**EXERCISE OBJECTIVE**
Retype the text of every row below line for line, without changing anything, and leave the pictures out of your answer.

Top of STORED DATA

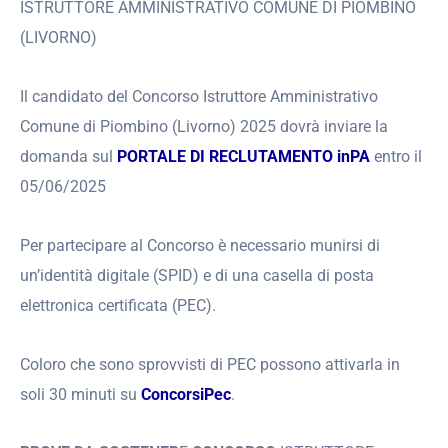
ISTRUTTORE AMMINISTRATIVO COMUNE DI PIOMBINO
(LIVORNO)
Il candidato del Concorso Istruttore Amministrativo
Comune di Piombino (Livorno) 2025 dovrà inviare la
domanda sul
PORTALE DI RECLUTAMENTO inPA
entro il
05/06/2025
Per partecipare al Concorso è necessario munirsi di
un’identità digitale (SPID) e di una casella di posta
elettronica certificata (PEC).
Coloro che sono sprovvisti di PEC possono attivarla in
soli 30 minuti su
ConcorsiPec
.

Bottom of STORED DATA

**ANSWER SECTION**
ISTRUTTORE AMMINISTRATIVO COMUNE DI PIOMBINO
(LIVORNO)
Il candidato del Concorso Istruttore Amministrativo
Comune di Piombino (Livorno) 2025 dovrà inviare la
domanda sul
PORTALE DI RECLUTAMENTO inPA
entro il
05/06/2025
Per partecipare al Concorso è necessario munirsi di
un’identità digitale (SPID) e di una casella di posta
elettronica certificata (PEC).
Coloro che sono sprovvisti di PEC possono attivarla in
soli 30 minuti su
ConcorsiPec
.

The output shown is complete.